Thursday, July 24, 2014


Totenheer - Wüetisheer
BergStolz, 2013
Genre: Black Metal

1. Verachtung deiner Geburt
2. Pest - Prättigau 1629
3. So Mischt der Teufel die Karten
4. Phantom Beasts
5. Die Schwarze Flut
6. S'Wüetisheer
7. Kerker
8. Der Aussätzige

This is sort of a random purchase on my behalf. Totenheer are a new band out of Switzerland. Apparently starting in 2010, but they haven't released any material until this full-length. The cover of the album caught my eye at first and then I went and checked out some samples. They sounded like a fairly solid Black Metal band and worth checking out in more detail. I've really enjoyed a lot of the Black Metal coming out of Switzerland lately, so I was eager to find more music from that region.

For some reason Totenheer strikes me as a rather young band and that goes for their members too. I have no idea how old they are or how long they've been working in the Black Metal scene. However, "Wüetisheer", comes off as an album that is a great collection of influences. It is, by no means an amateur release, so don't get that impression. This sounds like a solid and professional piece of Black Metal. The songwriting just feels young, as in they are sticking with very tried and true methods to craft their songs.

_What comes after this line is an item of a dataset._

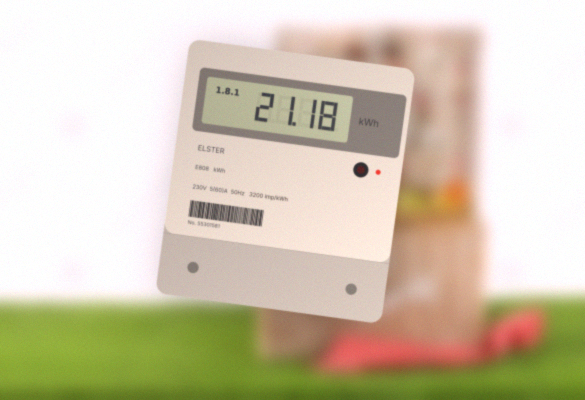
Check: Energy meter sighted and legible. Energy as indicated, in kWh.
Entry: 21.18 kWh
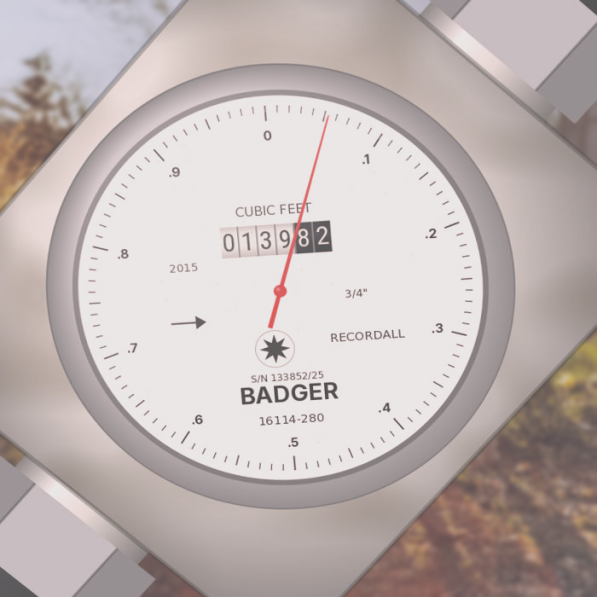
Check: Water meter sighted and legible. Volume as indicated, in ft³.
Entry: 13982.05 ft³
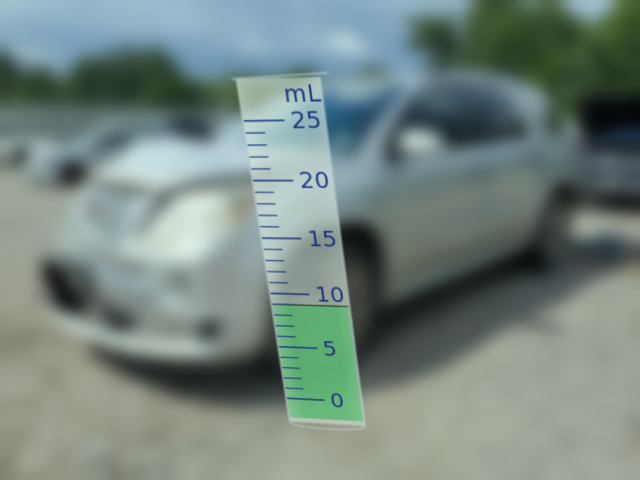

There's nothing that really hooks me in other than the initial reaction of "these guys sound pretty good." The songwriting has moments where they are very good, but I think the project still needs more development before they really harness their own sound. I would really like to see them do more of the atmospheric elements on "Pest Prättigau 1629" on future developments. They sound immensely haunting and have a very different feel when combined with their music. Despite the fact that has certainly been done before, it came off as a different aesthetic.

In the end I think Totenheer are in a class of very talented musicians who are learning how to mesh all their influences into one cohesive slab of immense Black Metal. They suffer from almost having too many influences, which is something I notice is very common with new bands these days. There is a lot of great Metal out there... but trying to touch on it all can give a song a bit of a disjointed feel because you are pulling the listener in too many directions at once. To Totenheer's credit they've managed to put all this together in a much more seamless fashion than other new artists I've come across. I'm definitely interested in what Totenheer produce as a follow-up to this release because it sounds like they have a lot of great potential.